With this in mind, our 21 bytes looks like this:
;; There are 21 bytes available here
dd 0
dd 0
dw 0x20
dw 0x01
dd 0
dd 0
db 0
At this point the code remains fully operational on x86 and works in EVM with a clean termination:
PUSH32 0x454c46010000000000000000004305020003001a0043051a00430504000000eb
ISZERO
STOP
What do we even want to do in EVM? Probably something like this:
6C.. push13 "hello, world"
3D returndatasize
52 mstore
600c push1 12
6014 push1 20
F3 return
It clearly won't fit into the 8 or 9 bytes around the required header fields.
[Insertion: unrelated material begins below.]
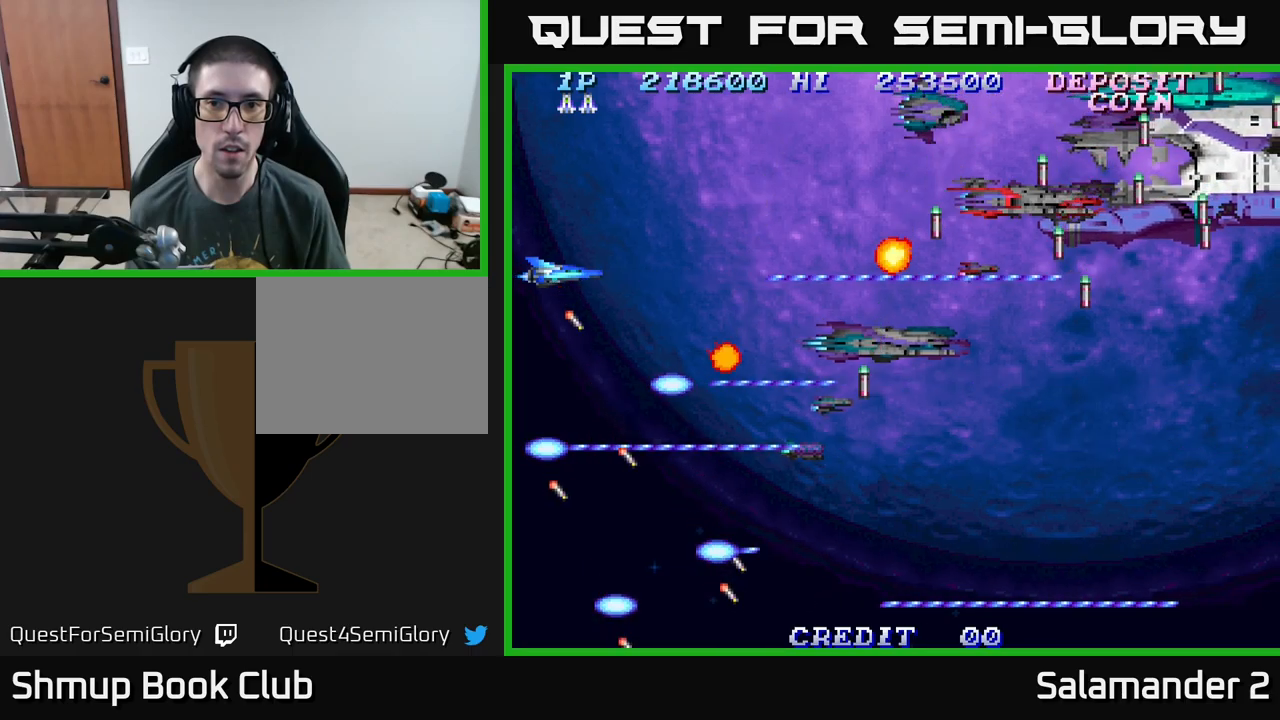
{"buttons": ["A", "DPAD_UP", "DPAD_LEFT"], "right_stick": "center", "events": [[400, "DPAD_UP", "down"], [433, "DPAD_LEFT", "down"]]}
There are two paths we can take:
- use a different jump offset to have more free space,
- or jump to the end of the file and ignore some of the 21 bytes.
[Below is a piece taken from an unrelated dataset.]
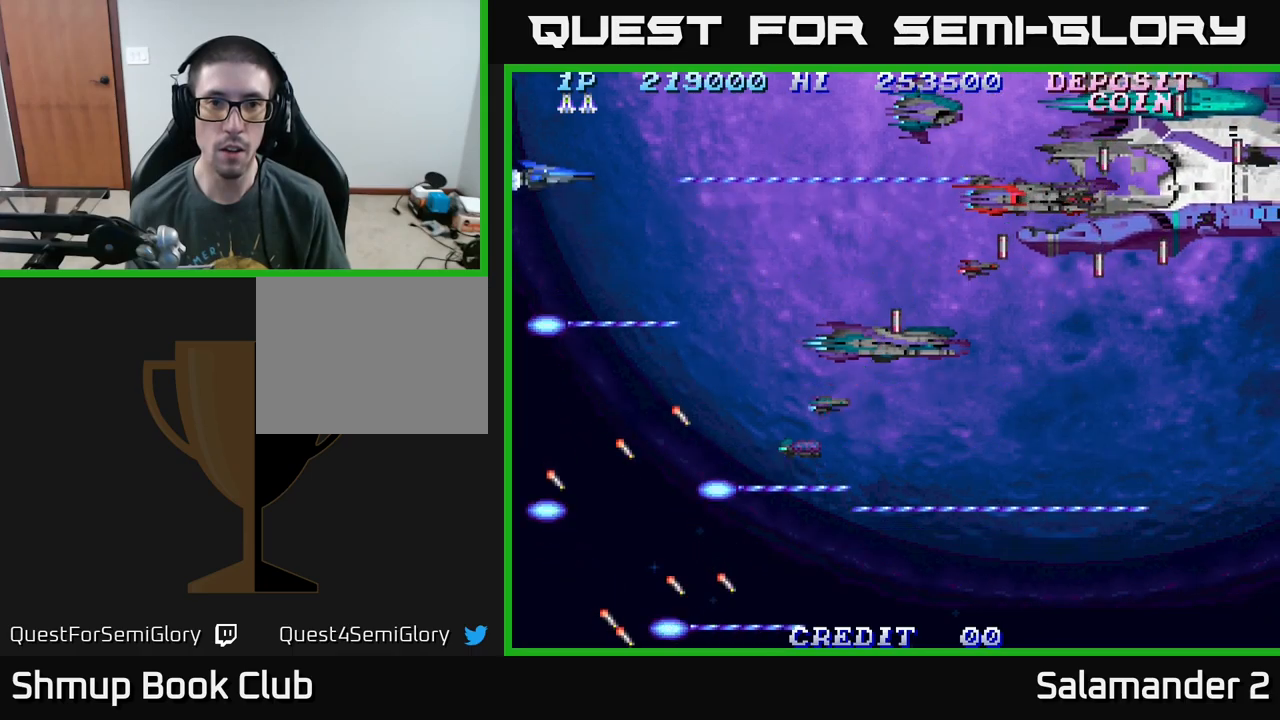
{"buttons": ["A", "DPAD_DOWN", "DPAD_LEFT"], "right_stick": "center", "events": [[100, "DPAD_UP", "up"], [483, "DPAD_DOWN", "down"]]}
I decided for the latter for a secondary reason: to reuse the hello, world
text already present there. Now our code looks like this:
_start: inc ebx ; 1 = stdout file descriptor
add eax, strict dword 4 ; 4 = write system call number
db 0xeb ; short jump 21 bytes forward
db 0x15 ; EVM: ISZERO
;; There are 21 bytes available here
db 0x60, 69 ; EVM: PUSH1 69
db 0x56 ; EVM: JUMP
db 0
dd 0
dw 0x20
dw 0x01
dd 0
dd 0
db 0
mov ecx, msg ; Point ecx at string
mov dl, 13 ; Set edx to string length
int 0x80 ; eax = write(ebx, ecx, edx)
xor al, 13 ; "error code" 0 if exact amount was written
xchg eax, ebx ; 1 = exit system call number
int 0x80 ; exit(ebx)
;; This is the absolute offset 69 the EVM jumps to
db 0x5b ; EVM: JUMPDEST
msg: db 'hello, world', 10
Notice that we simplified the cryptic and eax, 0x10020
statement as it isn't needed anymore for header-matching.
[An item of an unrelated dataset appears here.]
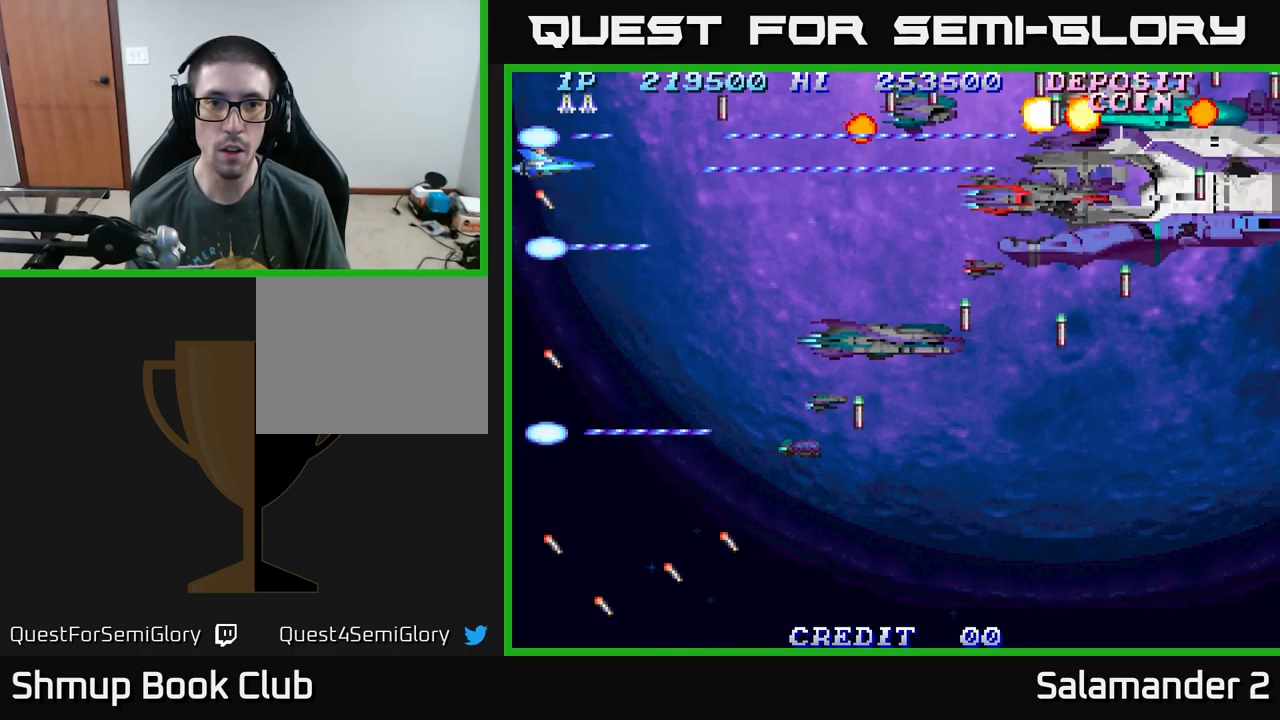
{"buttons": ["A"], "right_stick": "center", "events": [[117, "DPAD_LEFT", "up"], [367, "DPAD_DOWN", "up"]]}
The next step is to insert our EVM code around the text there:
;; This is the absolute offset 69 the EVM jumps to
db 0x5b ; EVM: JUMPDEST
db 0x6c ; EVM: PUSH13
msg: db 'hello, world', 10
db 0x3d ; EVM: RETURNDATASIZE
db 0x52 ; EVM: MSTORE
db 0x60, 12 ; EVM: PUSH1 12 (avoid the new line character)
db 0x60, 19 ; EVM: PUSH1 19 (offset to string)
db 0xf3 ; EVM: RETURN
Also remember that we already have the value 0 on the stack from the header, and so we could replace the returndatasize
instruction with swap1
. It would cost slightly more gas, but no stray items would be left on the stack.
The final proof of concept is the following:
;; evm.elf is an experiment to make the same bytecode executable as ELF and EVM.
;; Source code and explanation to be found at https://github.com/axic/evm.elf
;; (C) Alex Beregszaszi
;;
;; Based on:
;; hello.asm: Copyright (C) 2001 Brian Raiter <breadbox@muppetlabs.com>
;; Licensed under the terms of the GNU General Public License, either
;; version 2 or (at your option) any later version.
;;
;; To build:
;; nasm -f bin -o hello hello.asm && chmod +x hello
;; To use as EVM:
;; xxd -ps -c 1000 hello > hello.evm
BITS 32
org 0x05430000
db 0x7F, "ELF"
dd 1
dd 0
dd $$
dw 2
dw 3
dd _start
dw _start - $$
_start: inc ebx ; 1 = stdout file descriptor
add eax, strict dword 4 ; 4 = write system call number
db 0xeb ; short jump 21 bytes forward
db 0x15 ; EVM: ISZERO
;; There are 21 bytes available here
db 0x60, 69 ; EVM: PUSH1 69
db 0x56 ; EVM: JUMP
db 0
dd 0
dw 0x20
dw 0x01
dd 0
dd 0
db 0
mov ecx, msg ; Point ecx at string
mov dl, 13 ; Set edx to string length
int 0x80 ; eax = write(ebx, ecx, edx)
xor al, 13 ; "error code" 0 if exact amount was written
xchg eax, ebx ; 1 = exit system call number
int 0x80 ; exit(ebx)
;; This is the absolute offset 69 the EVM jumps to
db 0x5b ; EVM: JUMPDEST
db 0x6c ; EVM: PUSH13
msg: db 'hello, world', 10
db 0x3d ; EVM: RETURNDATASIZE
db 0x52 ; EVM: MSTORE
db 0x60, 12 ; EVM: PUSH1 12 (avoid the new line character)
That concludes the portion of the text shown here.